Acute visual loss followed by optic disc atrophy mimicking o
Published in BMC Ophthalmology, the authors describe two patients with acute visual loss followed by optic disc atrophy initially labeled as atypical optic neuritis (ON). Though not suspected on clinical examination, optical coherence tomography (OCT) revealed deeply buried optic disc drusen (ODD) as a predisposing factor for-arteritic anterior ischemic optic neuropathy (NAION).

Case 1:
A 48-year-old woman had bilateral sequential visual loss associated with optic disc edema. Despite treatment, vision did not improve and severe disc pallor ensued. Atypical ON was suspected. Eventually, she was started on immunosuppressant therapy based on a tentative diagnosis of NMO-spectrum disorder.

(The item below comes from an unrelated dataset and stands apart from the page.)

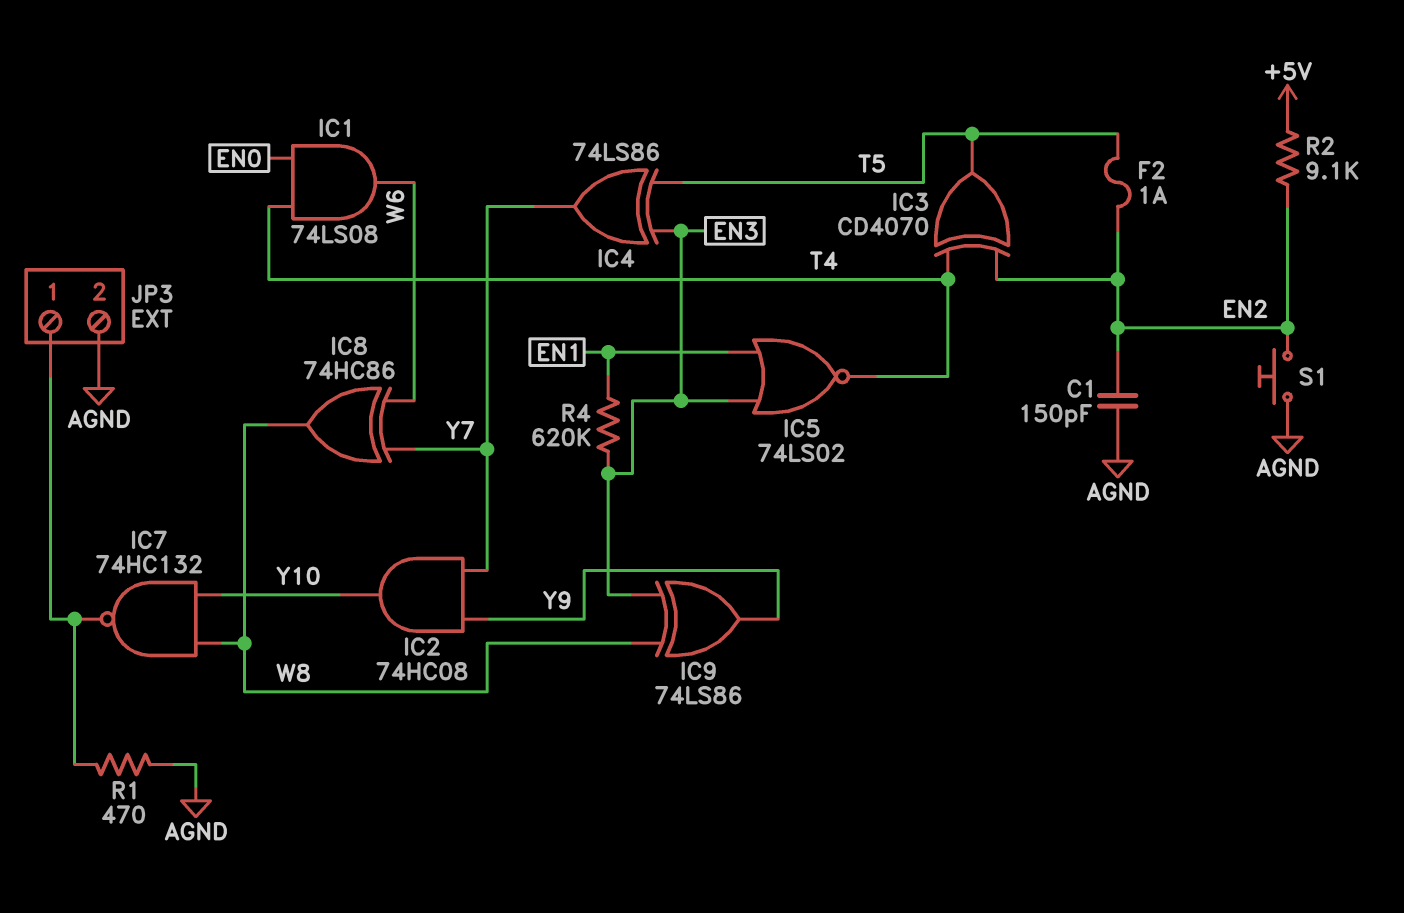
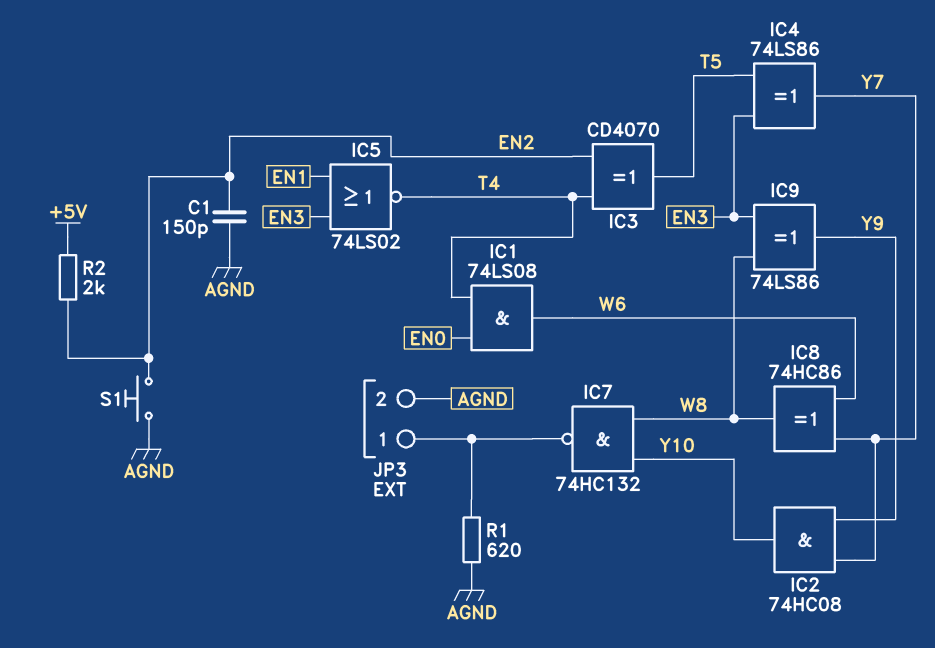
F2: 1A (EN2, T5) -> none
R1: 470 (AGND, JP3/1) -> 620 (AGND, JP3/1)
R2: 9.1k (+5V, EN2) -> 2k (+5V, EN2)
R4: 620k (EN1, EN3) -> none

On examination 5 years later, only severe optic disc pallor was observed, but OCT radial B-scans showed ovoid hyporeflective areas in the retrolaminar region of both eyes, compatible with ODD; this led to a diagnosis of NAION and deeply buried ODD.

Case 2.
A 35-year-old woman with suspicion of ON in the left eye and a history of previous atypical ON in the right eye was referred for neuro-ophthalmic examination which revealed diffuse optic disc pallor and a dense arcuate visual field defect in the right eye.

OCT B-scans passing through the disc showed large ovoid areas of reduced reflectivity in the retrolaminar region of the optic disc in the right eye. These findings helped confirm the diagnosis of NAION in one eye, with deeply buried ODD as predisposing factor.

Learning Points:-
• Deeply buried ODD may be associated with NAION causing irreversible visual loss and optic disc pallor, a condition easily mistaken for atypical ON.

• Awareness of such occurrence is important to avoid unnecessary testing and minimize the risk of mismanagement.